Taos whimpered again, and the sound cut through the static in my head.

I had to keep it together.

The two remaining guards advanced—slow, methodical, confident.

I had seconds.

Through the haze, through the burn in my veins, I reached out with Flux.

Not at them.

At the ground.

Electricity danced through the rain, surging along the slick pavement. The first guard stepped forward—right into the trap.

Sparks snapped upward, a violent charge jumping from the wet asphalt to his legs.

The energy detonated—not enough to kill, but enough to send him staggering. His muscles seized. His balance broke.

“Move, now!” I gasped, grabbing Taos and dragging her toward the gate.

Vex and Marco sprang into action, laying down more useless fire as I hauled her forward.

We made it past the gate, and Marco grabbed her other side.

My vision blurred with Vector and adrenaline, and the next thing I knew, we were in an alley, the two men standing over Taos and me.

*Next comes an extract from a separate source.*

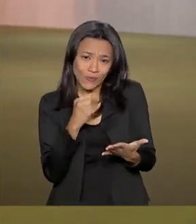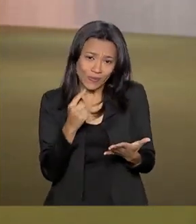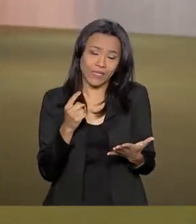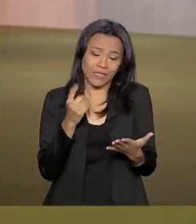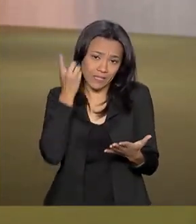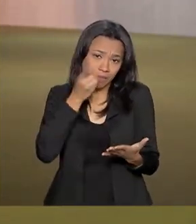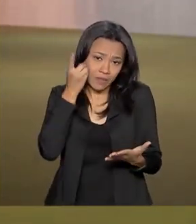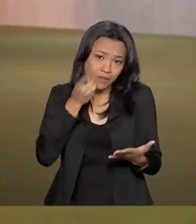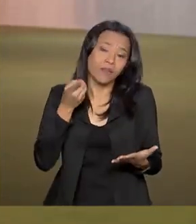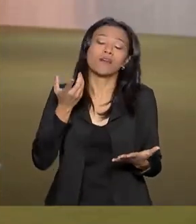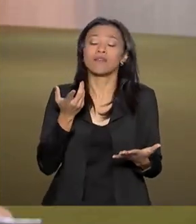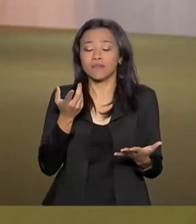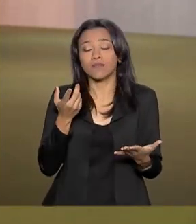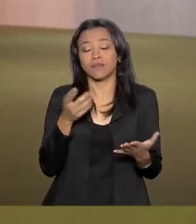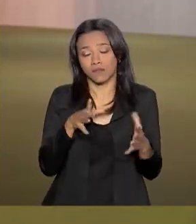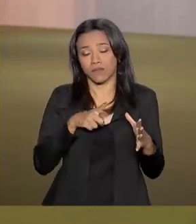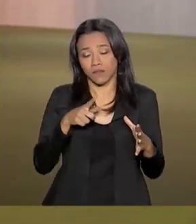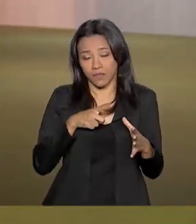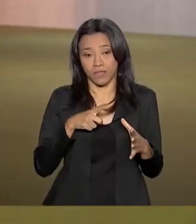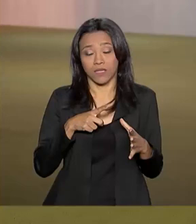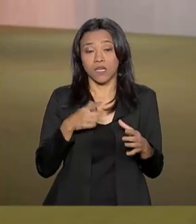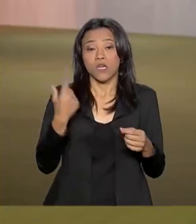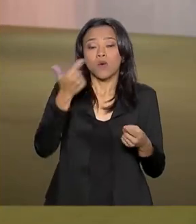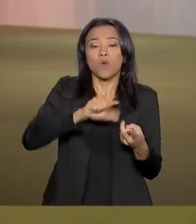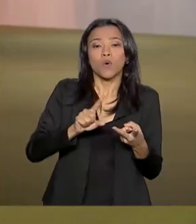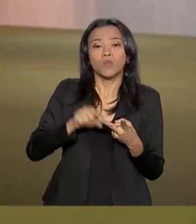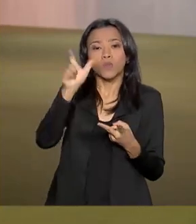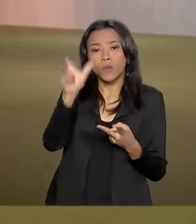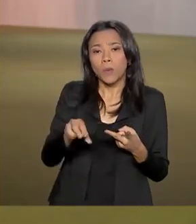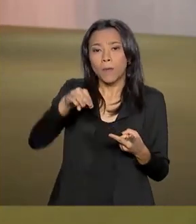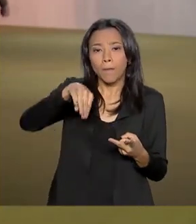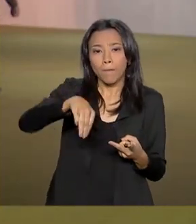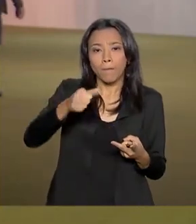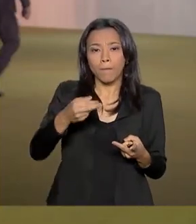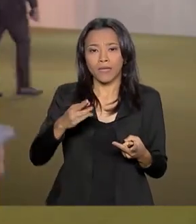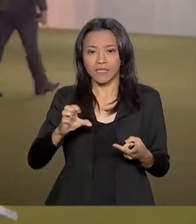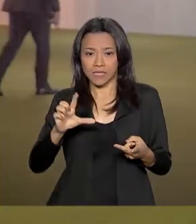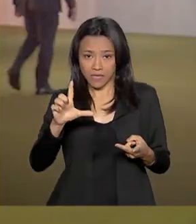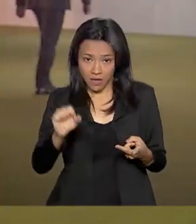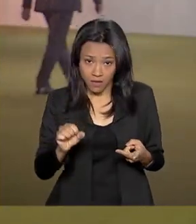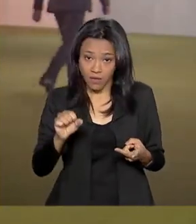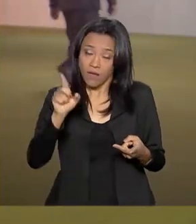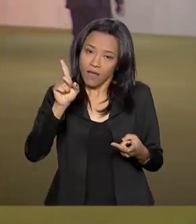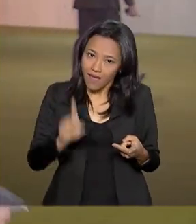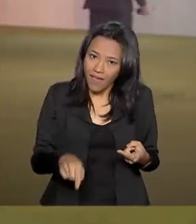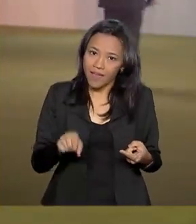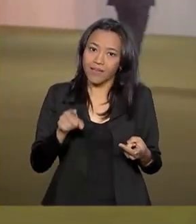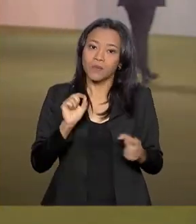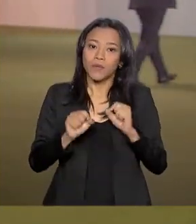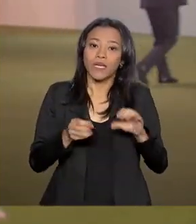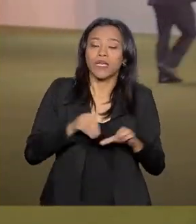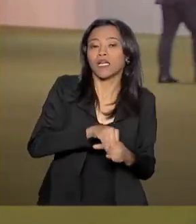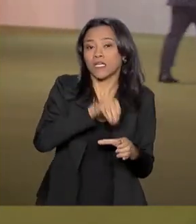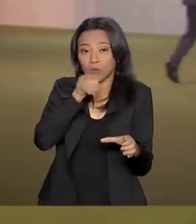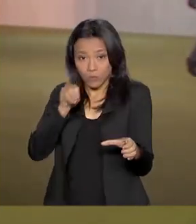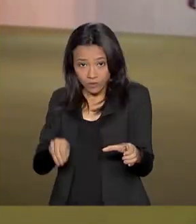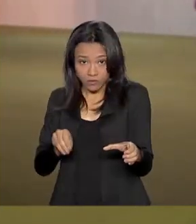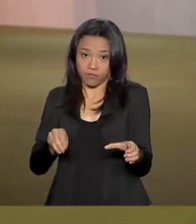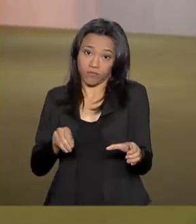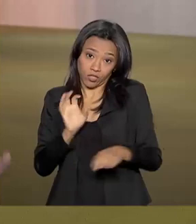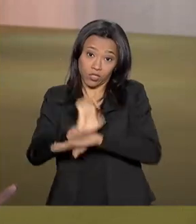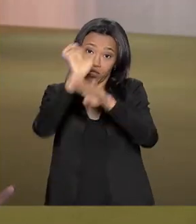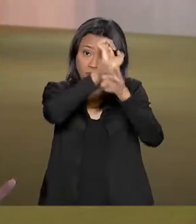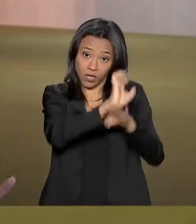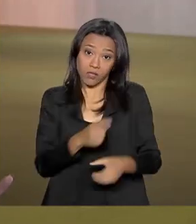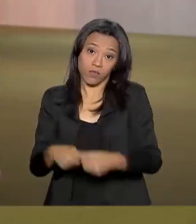Comissão Especial, o deputado Marcelo Ramos, disse que a tendência mais forte é pela exclusão de estados e municípios. Fora isso,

“We have to keep moving,” Vex said. “We can’t keep carrying her. We’re too slow.”

In the distance, sirens wailed—sharp, rising. The low whine of a drone hovered somewhere above the rooftops.

Marco shifted on his feet, his hands flexing at his sides. “We did what we could. We got her out.”

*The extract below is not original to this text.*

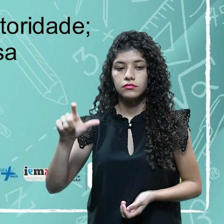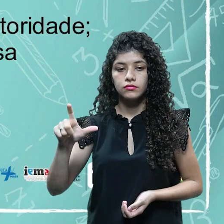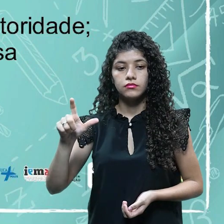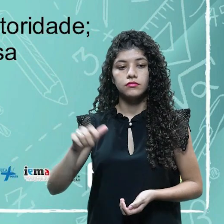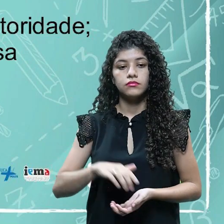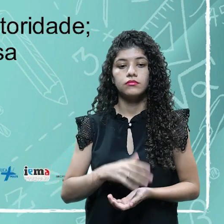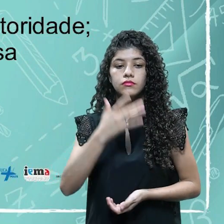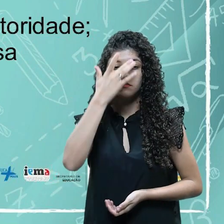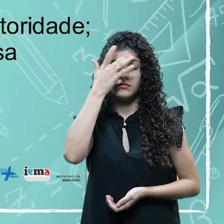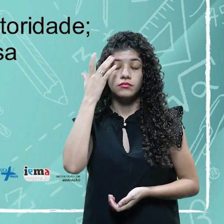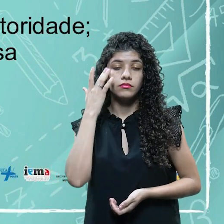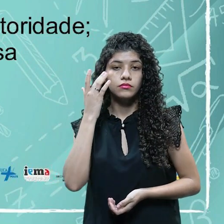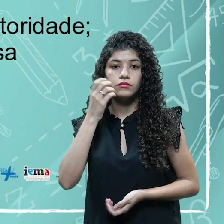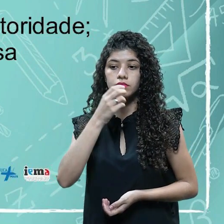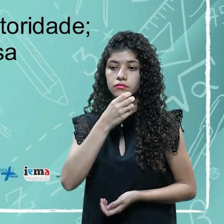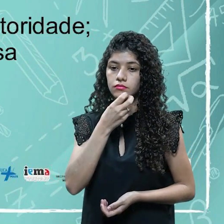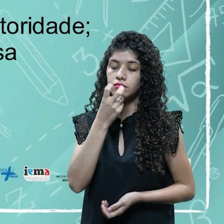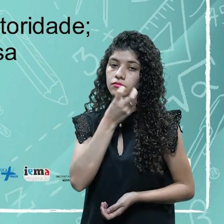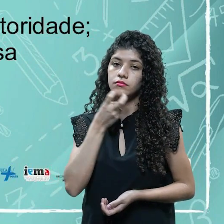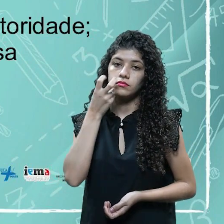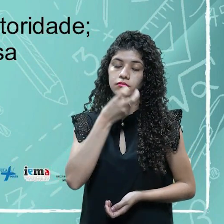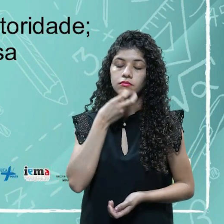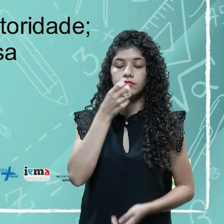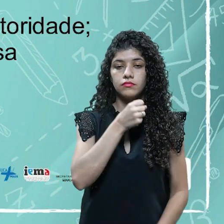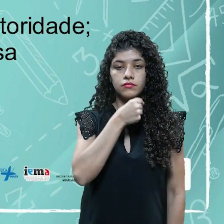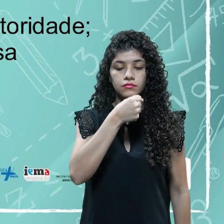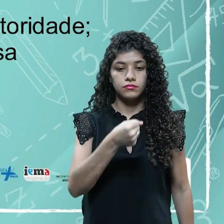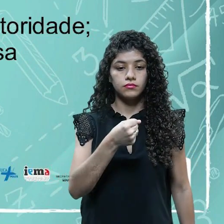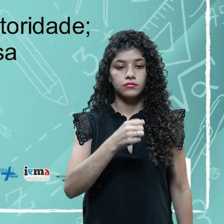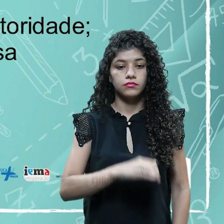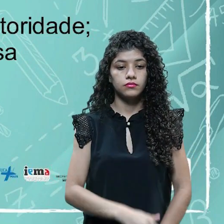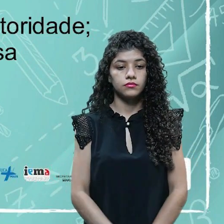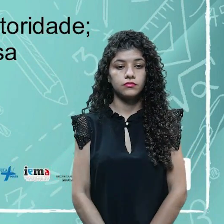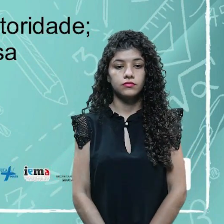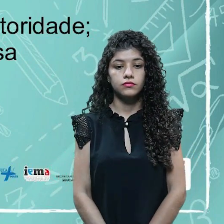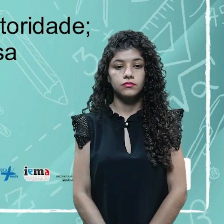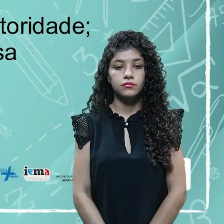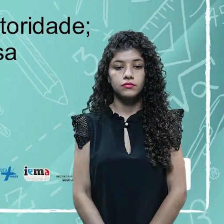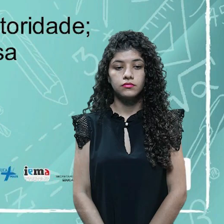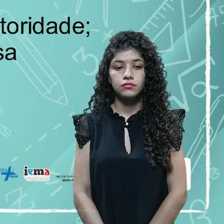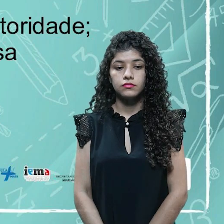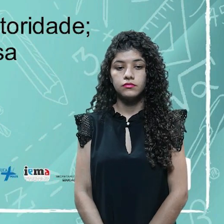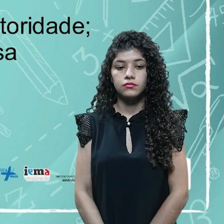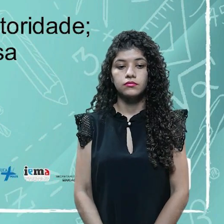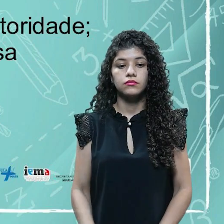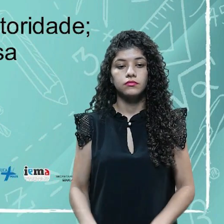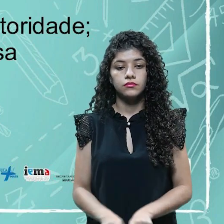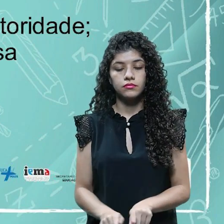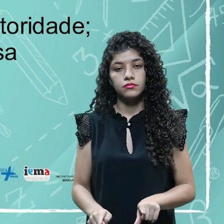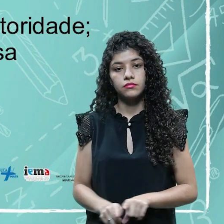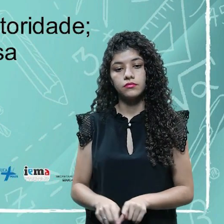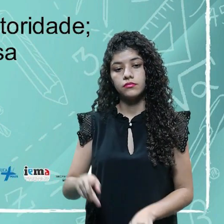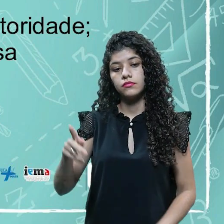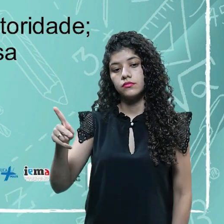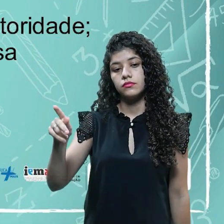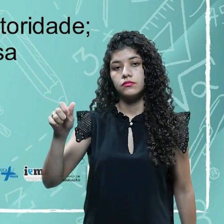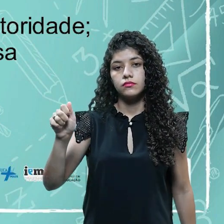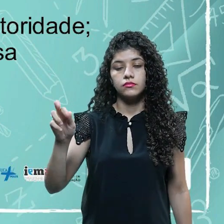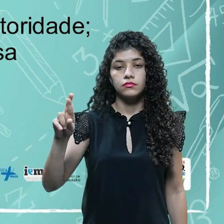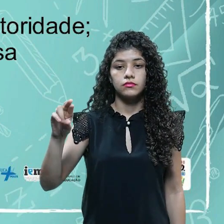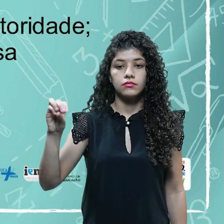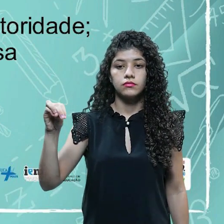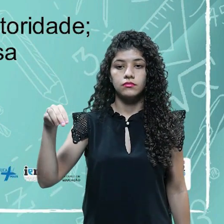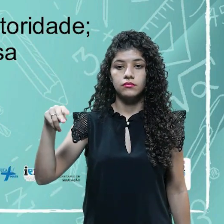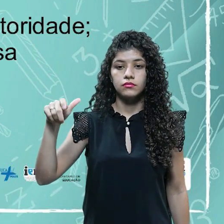de um orador da turma. A gente sempre escolhe um aluno que tem uma boa oratória. O discurso do patrono. O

I clenched my teeth.Igot her out—barely. Taos lay between us, panting through her teeth, her arm curled against her burned side. She wasn’t moving much. That scared me more than the sirens.

“We’re not leaving her,” I said.Maddox wouldn’t have…Cy wouldn’t have.

Vex exhaled sharply. “I get that you feel responsible, E, but—”

“She’s dying.”

The only sound was Taos’ soft moaning. Rain dripped from the edges of the alley, pooling in the cracks beneath us.

Marco glanced down at Taos, then away, jaw tight. He knew I was right.

Vex swore under his breath. “People die.”

I laughed, breathless and bitter. “Go fuck yourself, Vex.”

He didn’t argue. Just looked down at Taos one last time, then turned and started down the alley. Marco hesitated—only for a second—then followed. Their footsteps faded into the night, lost to the rain and sirens.

I let out a shaky breath and turned back to Taos. Her skin was clammy, her breaths uneven.

“Stay with me,” I murmured, checking the wound. The burns were bad, the skin charred and oozing. I had no MedKit, no supplies. I hadn’t been prepared for this.

A shadow moved at the mouth of the alley.